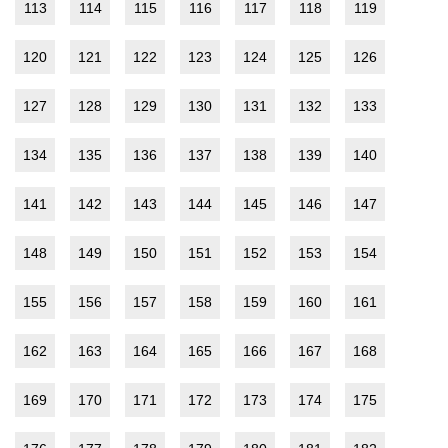
113
114
115
116
117
118
119
120
121
122
123
124
125
126
127
128
129
130
131
132
133
134
135
136
137
138
139
140
141
142
143
144
145
146
147
148
149
150
151
152
153
154
155
156
157
158
159
160
161
162
163
164
165
166
167
168
169
170
171
172
173
174
175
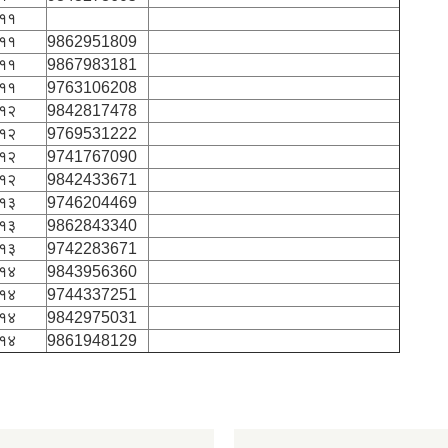
११
११
9862951809
११
9867983181
११
9763106208
१२
9842817478
१२
9769531222
१२
9741767090
१२
9842433671
१३
9746204469
१३
9862843340
१३
9742283671
१४
9843956360
१४
9744337251
१४
9842975031
१४
9861948129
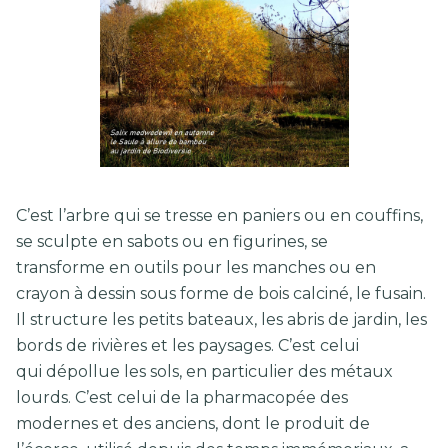
C’est l’arbre qui se tresse en paniers ou en couffins,
se sculpte en sabots ou en figurines, se
transforme en outils pour les manches ou en
crayon à dessin sous forme de bois calciné, le fusain.
Il structure les petits bateaux, les abris de jardin, les
bords de rivières et les paysages. C’est celui
qui dépollue les sols, en particulier des métaux
lourds. C’est celui de la pharmacopée des
modernes et des anciens, dont le produit de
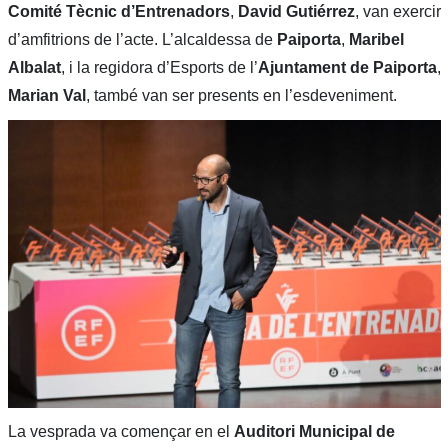
Comité Tècnic d’Entrenadors
,
David Gutiérrez
, van exercir
d’amfitrions de l’acte. L’alcaldessa de
Paiporta
,
Maribel
Albalat
, i la regidora d’Esports de l’
Ajuntament de Paiporta
,
Marian Val
, també van ser presents en l’esdeveniment.
La vesprada va començar en el
Auditori Municipal de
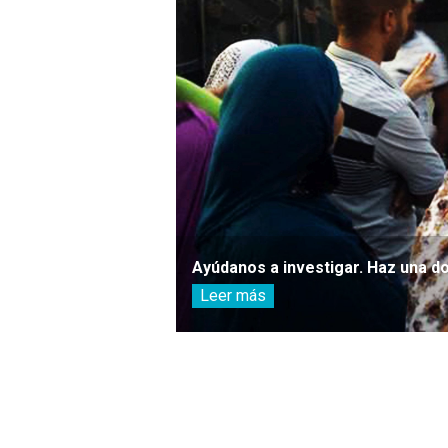
Ayúdanos a investigar. Haz una d
Leer más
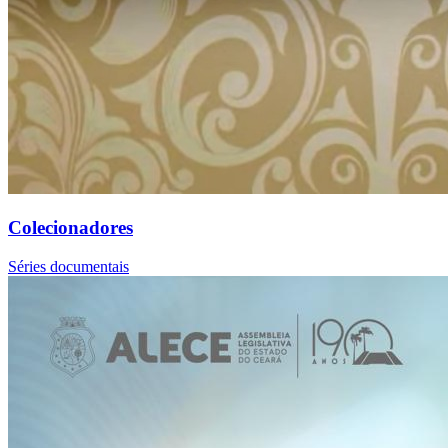
Colecionadores
Séries documentais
####################
> **What you should do**:
Give the records again exactly, pictures left out.

> **Task response**:
113
114
115
116
117
118
119
120
121
122
123
124
125
126
127
128
129
130
131
132
133
134
135
136
137
138
139
140
141
142
143
144
145
146
147
148
149
150
151
152
153
154
155
156
157
158
159
160
161
162
163
164
165
166
167
168
169
170
171
172
173
174
175
११
११
9862951809
११
9867983181
११
9763106208
१२
9842817478
१२
9769531222
१२
9741767090
१२
9842433671
१३
9746204469
१३
9862843340
१३
9742283671
१४
9843956360
१४
9744337251
१४
9842975031
१४
9861948129
C’est l’arbre qui se tresse en paniers ou en couffins,
se sculpte en sabots ou en figurines, se
transforme en outils pour les manches ou en
crayon à dessin sous forme de bois calciné, le fusain.
Il structure les petits bateaux, les abris de jardin, les
bords de rivières et les paysages. C’est celui
qui dépollue les sols, en particulier des métaux
lourds. C’est celui de la pharmacopée des
modernes et des anciens, dont le produit de
Comité Tècnic d’Entrenadors
,
David Gutiérrez
, van exercir
d’amfitrions de l’acte. L’alcaldessa de
Paiporta
,
Maribel
Albalat
, i la regidora d’Esports de l’
Ajuntament de Paiporta
,
Marian Val
, també van ser presents en l’esdeveniment.
La vesprada va començar en el
Auditori Municipal de
Ayúdanos a investigar. Haz una d
Leer más
Colecionadores
Séries documentais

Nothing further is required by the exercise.